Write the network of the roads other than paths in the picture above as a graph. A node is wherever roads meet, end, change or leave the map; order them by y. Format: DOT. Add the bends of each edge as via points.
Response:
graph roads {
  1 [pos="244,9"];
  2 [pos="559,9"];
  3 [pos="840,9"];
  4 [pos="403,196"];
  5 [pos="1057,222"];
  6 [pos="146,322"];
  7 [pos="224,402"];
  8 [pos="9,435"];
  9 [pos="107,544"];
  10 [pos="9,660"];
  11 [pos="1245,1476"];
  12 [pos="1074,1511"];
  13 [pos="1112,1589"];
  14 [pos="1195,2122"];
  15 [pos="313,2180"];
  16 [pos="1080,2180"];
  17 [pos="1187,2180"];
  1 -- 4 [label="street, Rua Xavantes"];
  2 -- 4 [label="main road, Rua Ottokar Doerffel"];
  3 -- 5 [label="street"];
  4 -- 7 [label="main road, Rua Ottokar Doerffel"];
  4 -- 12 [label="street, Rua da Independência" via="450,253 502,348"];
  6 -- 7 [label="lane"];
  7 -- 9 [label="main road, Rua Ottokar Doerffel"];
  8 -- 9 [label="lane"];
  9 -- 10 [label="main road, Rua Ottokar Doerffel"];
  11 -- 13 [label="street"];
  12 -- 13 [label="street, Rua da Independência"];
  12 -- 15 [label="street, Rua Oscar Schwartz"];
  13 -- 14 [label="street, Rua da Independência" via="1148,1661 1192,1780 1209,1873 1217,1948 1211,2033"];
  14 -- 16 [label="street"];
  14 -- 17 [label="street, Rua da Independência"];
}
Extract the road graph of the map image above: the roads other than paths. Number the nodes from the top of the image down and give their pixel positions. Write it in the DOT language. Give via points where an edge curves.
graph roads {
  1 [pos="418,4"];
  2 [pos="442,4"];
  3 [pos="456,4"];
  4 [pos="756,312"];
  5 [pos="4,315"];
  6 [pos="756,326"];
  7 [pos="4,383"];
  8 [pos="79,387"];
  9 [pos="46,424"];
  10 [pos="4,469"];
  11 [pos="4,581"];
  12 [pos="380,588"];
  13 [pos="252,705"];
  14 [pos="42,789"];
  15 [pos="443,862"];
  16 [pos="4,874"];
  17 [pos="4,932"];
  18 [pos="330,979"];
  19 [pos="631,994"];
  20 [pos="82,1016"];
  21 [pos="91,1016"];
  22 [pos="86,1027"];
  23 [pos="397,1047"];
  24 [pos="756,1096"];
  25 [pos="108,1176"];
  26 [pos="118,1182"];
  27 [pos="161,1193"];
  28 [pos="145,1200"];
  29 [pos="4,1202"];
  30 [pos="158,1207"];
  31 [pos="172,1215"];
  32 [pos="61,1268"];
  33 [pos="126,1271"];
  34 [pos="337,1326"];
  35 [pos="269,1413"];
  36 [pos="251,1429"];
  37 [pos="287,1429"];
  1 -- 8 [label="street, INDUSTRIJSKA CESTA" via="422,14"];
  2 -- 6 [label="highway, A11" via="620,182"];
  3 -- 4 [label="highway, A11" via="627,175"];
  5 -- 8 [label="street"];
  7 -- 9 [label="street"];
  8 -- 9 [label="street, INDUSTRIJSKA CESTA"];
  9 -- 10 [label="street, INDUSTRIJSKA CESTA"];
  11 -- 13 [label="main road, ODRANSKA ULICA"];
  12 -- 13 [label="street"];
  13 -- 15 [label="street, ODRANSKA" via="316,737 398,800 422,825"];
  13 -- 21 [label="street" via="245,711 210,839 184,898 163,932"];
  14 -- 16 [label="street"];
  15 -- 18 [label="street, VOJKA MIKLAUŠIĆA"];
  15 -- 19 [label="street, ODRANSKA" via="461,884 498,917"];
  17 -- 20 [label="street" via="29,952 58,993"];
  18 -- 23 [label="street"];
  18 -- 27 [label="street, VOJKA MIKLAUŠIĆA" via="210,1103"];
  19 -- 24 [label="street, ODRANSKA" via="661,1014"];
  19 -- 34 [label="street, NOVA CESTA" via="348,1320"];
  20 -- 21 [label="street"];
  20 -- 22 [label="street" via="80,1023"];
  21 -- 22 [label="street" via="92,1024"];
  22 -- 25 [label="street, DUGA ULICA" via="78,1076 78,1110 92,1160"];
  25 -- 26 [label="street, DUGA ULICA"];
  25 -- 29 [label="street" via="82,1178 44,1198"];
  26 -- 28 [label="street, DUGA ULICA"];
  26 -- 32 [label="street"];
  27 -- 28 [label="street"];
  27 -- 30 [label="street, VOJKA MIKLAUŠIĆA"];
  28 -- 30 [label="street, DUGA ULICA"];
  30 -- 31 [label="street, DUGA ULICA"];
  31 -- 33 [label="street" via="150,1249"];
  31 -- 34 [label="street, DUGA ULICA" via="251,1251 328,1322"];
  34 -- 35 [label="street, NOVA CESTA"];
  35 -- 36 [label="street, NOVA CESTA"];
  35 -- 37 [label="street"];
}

○ ○ ○

• _What to produce_
Within the lines above, find those holding the word "ODRANSKA" and copy them.

• _Solution to this exercise_
  11 -- 13 [label="main road, ODRANSKA ULICA"];
  13 -- 15 [label="street, ODRANSKA" via="316,737 398,800 422,825"];
  15 -- 19 [label="street, ODRANSKA" via="461,884 498,917"];
  19 -- 24 [label="street, ODRANSKA" via="661,1014"];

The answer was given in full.